Judging criteria can consider aesthetics as well as how well submissions intuitively, simply and fluidly convey a message; promote ease of use and understanding; or perform a function. Agencies should offer details on how the judging criteria will be weighted.

Key Takeaways

1. Determine if a challenge is the correct mechanism for your desired outcomes.

At the beginning of the planning process, consider whether the desired product is already available in the marketplace and if it can be obtained through a professional services contract. The design field is flush with creative minds that are capable of producing excellent work—design services can be found at a wide range of price points. However, a challenge is an appropriate vehicle for outcomes that otherwise can't be obtained through the procurement process. For example, a design competition may be the best way to generate a broad range of ideas. It's also a good way to solicit ideas from those outside of the design profession.
The use of design challenges can also elevate awareness of an issue and engage new audiences. For instance, hiring a design firm to produce a logo, poster or multimedia message may deliver a good end product. But if your agency seeks to elevate awareness about an issue(e.g., childhood obesity or opioid addiction), then the process of using a challenge can provide an outcome that procurement cannot. The ability to get a procurable product or service for free should not be the primary motivation to use a design challenge. Let your desired outcomes guide your choice between challenge or procurement.

2. Carefully consider your desired audiences, based on your intended outcomes.

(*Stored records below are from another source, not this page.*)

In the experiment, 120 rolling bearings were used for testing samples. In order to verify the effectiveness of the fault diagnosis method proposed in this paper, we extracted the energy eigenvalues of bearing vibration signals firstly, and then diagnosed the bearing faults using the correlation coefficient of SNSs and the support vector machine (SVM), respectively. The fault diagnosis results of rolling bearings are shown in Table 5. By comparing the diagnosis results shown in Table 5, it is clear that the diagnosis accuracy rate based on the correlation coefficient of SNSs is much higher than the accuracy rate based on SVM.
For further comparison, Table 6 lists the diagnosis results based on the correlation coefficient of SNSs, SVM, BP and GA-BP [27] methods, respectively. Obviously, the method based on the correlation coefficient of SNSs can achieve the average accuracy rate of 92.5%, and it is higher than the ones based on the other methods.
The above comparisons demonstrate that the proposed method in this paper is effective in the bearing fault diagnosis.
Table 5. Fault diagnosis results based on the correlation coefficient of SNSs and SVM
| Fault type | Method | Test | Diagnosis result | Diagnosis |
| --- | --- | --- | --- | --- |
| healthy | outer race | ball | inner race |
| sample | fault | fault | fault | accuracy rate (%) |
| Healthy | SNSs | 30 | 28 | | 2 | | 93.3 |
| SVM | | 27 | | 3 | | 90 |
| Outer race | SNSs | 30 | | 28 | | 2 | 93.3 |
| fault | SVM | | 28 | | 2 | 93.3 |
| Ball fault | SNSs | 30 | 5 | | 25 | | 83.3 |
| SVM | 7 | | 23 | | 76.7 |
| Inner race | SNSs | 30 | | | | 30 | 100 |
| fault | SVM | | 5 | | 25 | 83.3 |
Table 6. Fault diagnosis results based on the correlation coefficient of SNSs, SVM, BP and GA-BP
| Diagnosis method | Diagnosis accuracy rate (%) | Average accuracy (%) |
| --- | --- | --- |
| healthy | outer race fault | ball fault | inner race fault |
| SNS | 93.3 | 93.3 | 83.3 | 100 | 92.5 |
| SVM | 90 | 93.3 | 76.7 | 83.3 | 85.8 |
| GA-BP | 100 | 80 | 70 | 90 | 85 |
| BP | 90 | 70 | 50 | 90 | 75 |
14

If your desired outcomes extend beyond simply creating a specific design product (e.g., raising awareness, gathering nondesigner ideas or seeking out-of-domain expertise) consider carefully who your intended audiences are for these outcomes and include the relevant stakeholders in the outreach process.
For example, if you are developing a "Childhood Nutrition" poster design challenge with the intention of raising awareness of healthy eating habits in a K-12 environment, you may want to work closely with school groups, teacher groups and others to ensure that your challenge is taken up by the desired audience: K-12 students. In this example, the process of engaging these stakeholder groups in considering the issues around childhood nutrition can be as impactful as the winning designs.

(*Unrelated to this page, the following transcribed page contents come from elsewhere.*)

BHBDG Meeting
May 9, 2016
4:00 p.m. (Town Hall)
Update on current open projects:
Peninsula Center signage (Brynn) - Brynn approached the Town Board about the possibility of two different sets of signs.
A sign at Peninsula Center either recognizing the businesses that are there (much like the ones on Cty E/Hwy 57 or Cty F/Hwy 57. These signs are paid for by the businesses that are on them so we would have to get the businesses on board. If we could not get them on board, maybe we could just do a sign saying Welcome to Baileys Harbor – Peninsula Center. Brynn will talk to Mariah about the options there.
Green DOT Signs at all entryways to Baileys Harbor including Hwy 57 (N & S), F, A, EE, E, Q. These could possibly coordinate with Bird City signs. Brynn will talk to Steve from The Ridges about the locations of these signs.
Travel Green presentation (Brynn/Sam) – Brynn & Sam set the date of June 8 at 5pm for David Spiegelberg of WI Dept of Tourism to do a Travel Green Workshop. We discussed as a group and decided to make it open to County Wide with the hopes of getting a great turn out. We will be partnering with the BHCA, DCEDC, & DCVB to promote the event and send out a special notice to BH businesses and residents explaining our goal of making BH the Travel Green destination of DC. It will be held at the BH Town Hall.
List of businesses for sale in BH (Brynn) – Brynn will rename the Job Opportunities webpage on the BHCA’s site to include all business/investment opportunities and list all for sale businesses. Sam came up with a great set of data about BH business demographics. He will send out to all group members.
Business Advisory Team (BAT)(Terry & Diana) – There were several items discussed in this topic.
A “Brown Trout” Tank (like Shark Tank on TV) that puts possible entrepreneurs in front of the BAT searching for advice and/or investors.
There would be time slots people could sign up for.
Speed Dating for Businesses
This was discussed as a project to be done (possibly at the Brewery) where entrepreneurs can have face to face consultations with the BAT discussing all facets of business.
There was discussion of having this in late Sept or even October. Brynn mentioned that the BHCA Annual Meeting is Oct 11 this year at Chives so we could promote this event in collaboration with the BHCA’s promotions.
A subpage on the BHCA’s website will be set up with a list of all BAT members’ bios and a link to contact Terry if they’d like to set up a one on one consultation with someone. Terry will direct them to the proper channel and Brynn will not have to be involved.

3. Determine up front how you will use the intellectual property, and draw the line on the number of revisions from your winners.

In the design phase, you should work closely with your legal team to determine how you will use the intellectual property generated through the challenge. Determine up front what type of ownership or licenses you will require from the solvers to utilize the resulting designs. Make sure you include any required licenses for underlying intellectual property that the submissions may be based on or otherwise utilize.
Making an award does not entitle agencies to an open-ended number of revisions or iterative changes. This practice undervalues the design work. In other challenge types, there's typically one award for a solution. In design competitions, some follow-on may be required and even anticipated by solvers, but challenge managers need to know where to draw the line. Work closely with your legal teams to avoid overstepping. It can help to set clear expectations for follow-on work in the challenge terms and conditions
Some design competitions are part of a multi-phased or a linked challenge. For example, in the HUD Innovations in Affordable Housing Student Design competition, the design and implementation of solutions were split into two phases. In the first phase, solvers submitted a design in the form of a site-level schematic. Solvers who advanced to phase two were required to further refine their designs and analyze the environmental and economic impacts of implementation. If you suspect your solution will need several refinements or iterations, consider splitting it into separate phases, or even separate but linked challenges.

4. Set reasonable timelines.

Trying to avoid a lengthy procurement? Creative solutions take time, whether you're using a traditional procurement vehicle or running a challenge. Instituting an unreasonable timeline may not equip solvers with the necessary time to research your initiative and its design needs. Cutting the competition too short could short-circuit the crowd's ability to deliver a usable product, or deter participants from the very start.
When determining the timeline for your challenge, look at examples of other successful design and multimedia challenges. How long did each phase take? Were there revisions required? Remember to build extra time into your challenge if intellectual property issues will need to be resolved, and communicate early in the process with your legal team.
Also, consider your additional objectives such as raising awareness or brining in outside expertise. For example, a student design challenge may need to be timed around an academic calendar.

5. Be specific, but not too specific.

To increase the likelihood of a successful outcome, an agency should provide background context about the initiative. It's important to define specific goals or offer a baseline for what the design should accomplish. This should be done in a way that sets some boundaries, but doesn't limit creativity.
Make sure to provide specifics on the product format to be delivered (e.g., file format, vector graphics, resolution, color and black-and-white versions, 2D/3D, dimensions, etc.). All of your technical requirements should be specified in the challenge submission requirements. Make sure these are clear and exact. Your evaluation and judging process will likely be subjective. Be sure to make your judging process transparent. It is a best practice to solicit input on your evaluation criteria from potential solvers (e.g., in a Federal Register notice) before finalizing your documentation.

6. Give feedback—and not just to winners.

Agencies can collect a wealth of creative concepts in design competitions at no cost. In return they should be prepared to provide feedback to every participant, not just the winners. In traditional procurements, vendors can request information on why their proposals were not accepted and agencies are obliged to provide feedback. The same should hold true for design competitions. By providing input, agencies collect a wealth of ideas and build a network or community of solvers for future engagements.